Your tasks:
[a] In the Colnago Monotitan thread, rewrite the paragraph that begins "Here are pictures of my Monotitan" more concisely, keeping its main facts.
[b] According to the Colnago Monotitan thread, what did Colnago produce in 2002?
[c] Write the next part of the Colnago Monotitan forum thread, beginning with the post that follows its final header.

Text under study:
# Colnago Monotitan



## thall (Nov 4, 2005)

Greetings

Here are pictures of my Monotitan, I’d be interested to hear from anyone else who has one and pictures. I love this bike, it rides like a dream and I always get comments on the paint job. 

There is very little information I can find on the Monotitan or even early Colnago titanium frame production, below is what I have been able to loosely piece together. 

1993-1995 - Colnago produced the Bi-Titan(double down tube, Columbus Steel fork , custom drawn 6/4 Ti. ).

1996-97 - Colnago produced the Master Ti.(double down tube, Columbus Steek fork, Custom Drawn 6/4 Ti. , a diamond profile Top-tube + seat-tube ovalized at the BB. 

1998 – Monotitan – diamond profile top-tube, round down tube.

1999 – 01 - Ovalmaster, diamond profile top-tube, oval profile down tube.

2002 - CT1 with titanium frame/carbon rear triangle.

Any other information would appreciated. Also, I know the paint is Art Décor but I have not seen this exact paint job on any other Colnago.

Regards,

Tracy


----------



## slowdave (Nov 29, 2005)

One of the guys i ride with has a bi-titan orange, which has shimano (its just wrong) dura ace on it. His dad bought it for him while in Russa a few years ago. Its a nice piece of artwork that he only rides occationally when his good bikes are not working as well as he would like.


----------



## smokva (Jul 21, 2004)

> Its a nice piece of artwork that he only rides occationally when his good bikes are not working as well as he would like.


He doesn't deserve it


----------



## El Cheapo (May 13, 2005)

Dataset records:
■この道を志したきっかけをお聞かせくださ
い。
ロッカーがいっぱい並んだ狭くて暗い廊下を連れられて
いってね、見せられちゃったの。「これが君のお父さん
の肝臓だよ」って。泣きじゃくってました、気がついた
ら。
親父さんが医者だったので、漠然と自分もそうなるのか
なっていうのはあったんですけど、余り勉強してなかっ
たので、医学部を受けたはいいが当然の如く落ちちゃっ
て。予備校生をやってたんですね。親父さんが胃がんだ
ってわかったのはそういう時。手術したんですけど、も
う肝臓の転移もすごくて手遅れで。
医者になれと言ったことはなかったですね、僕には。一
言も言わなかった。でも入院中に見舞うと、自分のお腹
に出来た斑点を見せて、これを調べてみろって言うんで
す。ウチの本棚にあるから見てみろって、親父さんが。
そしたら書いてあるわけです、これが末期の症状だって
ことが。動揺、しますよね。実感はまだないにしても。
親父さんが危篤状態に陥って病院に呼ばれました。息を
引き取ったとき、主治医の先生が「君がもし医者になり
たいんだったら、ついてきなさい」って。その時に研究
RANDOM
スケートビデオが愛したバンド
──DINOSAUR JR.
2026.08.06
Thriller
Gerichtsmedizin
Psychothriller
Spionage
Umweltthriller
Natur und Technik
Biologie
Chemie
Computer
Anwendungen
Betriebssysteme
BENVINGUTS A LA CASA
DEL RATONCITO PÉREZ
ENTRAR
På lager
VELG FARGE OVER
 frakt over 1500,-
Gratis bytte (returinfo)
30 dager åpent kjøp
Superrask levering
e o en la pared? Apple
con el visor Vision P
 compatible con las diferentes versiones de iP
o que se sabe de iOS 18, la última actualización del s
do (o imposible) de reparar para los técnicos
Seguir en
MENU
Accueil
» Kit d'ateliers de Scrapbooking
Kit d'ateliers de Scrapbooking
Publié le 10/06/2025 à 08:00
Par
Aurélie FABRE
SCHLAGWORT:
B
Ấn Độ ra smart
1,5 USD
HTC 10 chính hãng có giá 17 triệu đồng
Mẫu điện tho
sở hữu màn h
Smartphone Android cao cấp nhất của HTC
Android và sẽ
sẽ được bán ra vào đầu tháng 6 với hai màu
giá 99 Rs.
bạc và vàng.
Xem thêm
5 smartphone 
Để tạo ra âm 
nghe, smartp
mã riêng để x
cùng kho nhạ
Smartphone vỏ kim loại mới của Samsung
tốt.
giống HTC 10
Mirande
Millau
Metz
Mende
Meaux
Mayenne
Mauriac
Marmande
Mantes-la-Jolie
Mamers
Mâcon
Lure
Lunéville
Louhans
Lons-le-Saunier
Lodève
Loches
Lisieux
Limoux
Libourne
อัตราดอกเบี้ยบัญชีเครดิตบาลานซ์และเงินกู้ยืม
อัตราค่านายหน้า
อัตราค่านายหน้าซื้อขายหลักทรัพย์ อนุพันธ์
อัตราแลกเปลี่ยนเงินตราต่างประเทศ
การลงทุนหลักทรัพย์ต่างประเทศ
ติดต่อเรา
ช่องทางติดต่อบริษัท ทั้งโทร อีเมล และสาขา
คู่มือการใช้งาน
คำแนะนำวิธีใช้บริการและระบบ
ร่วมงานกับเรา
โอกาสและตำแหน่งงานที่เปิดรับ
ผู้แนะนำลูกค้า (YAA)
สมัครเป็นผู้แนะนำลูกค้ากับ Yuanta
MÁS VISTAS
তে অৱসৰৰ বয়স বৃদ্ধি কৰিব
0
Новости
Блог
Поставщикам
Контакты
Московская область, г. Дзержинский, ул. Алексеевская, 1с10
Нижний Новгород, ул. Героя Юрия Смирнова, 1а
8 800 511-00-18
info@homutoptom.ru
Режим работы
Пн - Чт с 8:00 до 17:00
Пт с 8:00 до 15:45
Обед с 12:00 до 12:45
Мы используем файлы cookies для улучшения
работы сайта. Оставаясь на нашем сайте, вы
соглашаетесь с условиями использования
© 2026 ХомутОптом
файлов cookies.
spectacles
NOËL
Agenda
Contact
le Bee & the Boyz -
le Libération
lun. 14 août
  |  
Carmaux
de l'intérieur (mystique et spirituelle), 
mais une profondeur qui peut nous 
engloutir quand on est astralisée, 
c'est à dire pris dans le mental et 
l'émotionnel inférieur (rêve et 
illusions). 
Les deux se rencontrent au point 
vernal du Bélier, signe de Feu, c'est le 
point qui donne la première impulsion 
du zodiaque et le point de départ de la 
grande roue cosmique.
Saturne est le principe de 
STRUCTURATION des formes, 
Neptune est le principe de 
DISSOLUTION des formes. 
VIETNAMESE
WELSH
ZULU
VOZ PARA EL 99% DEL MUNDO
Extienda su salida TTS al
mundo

Answers per task:
[a] The writer shares pictures of a Monotitan, invites other owners to respond with their own pictures, and reports loving the bike, which rides like a dream and always draws comments on its paint job.

[b] The CT1, with a titanium frame and a carbon rear triangle.

[c]
*Monotitan! My ride!*

I thought I was the only one that had this Colnago frame (AD-11 Black, Red, White). Very rare to see them around. I still believe that this bike will be the last I ever own. Tell other riders that I want to be buried with this bike when I die. It's that GREAT! Mine has all 1998 Campy Record 9 with 04 Zonda wheels. Lucked out and bought this bike on a consignment rack in 1999. Maybe had 300 miles on it. Perfect condition. Still looks like new after 20,000+ miles.


----------



## edmundjaques (Dec 29, 2005)

FWIW Paint scheme as pictured is AD14. AD= art decor. 14 is yellow in all Colnago schemes. Obvious really. I have an AD14 MXL. Def. one of the best designs IMHO.


----------



## thall (Nov 4, 2005)

Sharp color scheme for sure but not sure it is AD14. What does AD14 indicate, it's yellow? If you go to http://www.trialtir-usa.com/2006-colnago/colors/colors-pre.htm and look up AD14 it is a little different in each model from the Master Light to the Ovalmaster.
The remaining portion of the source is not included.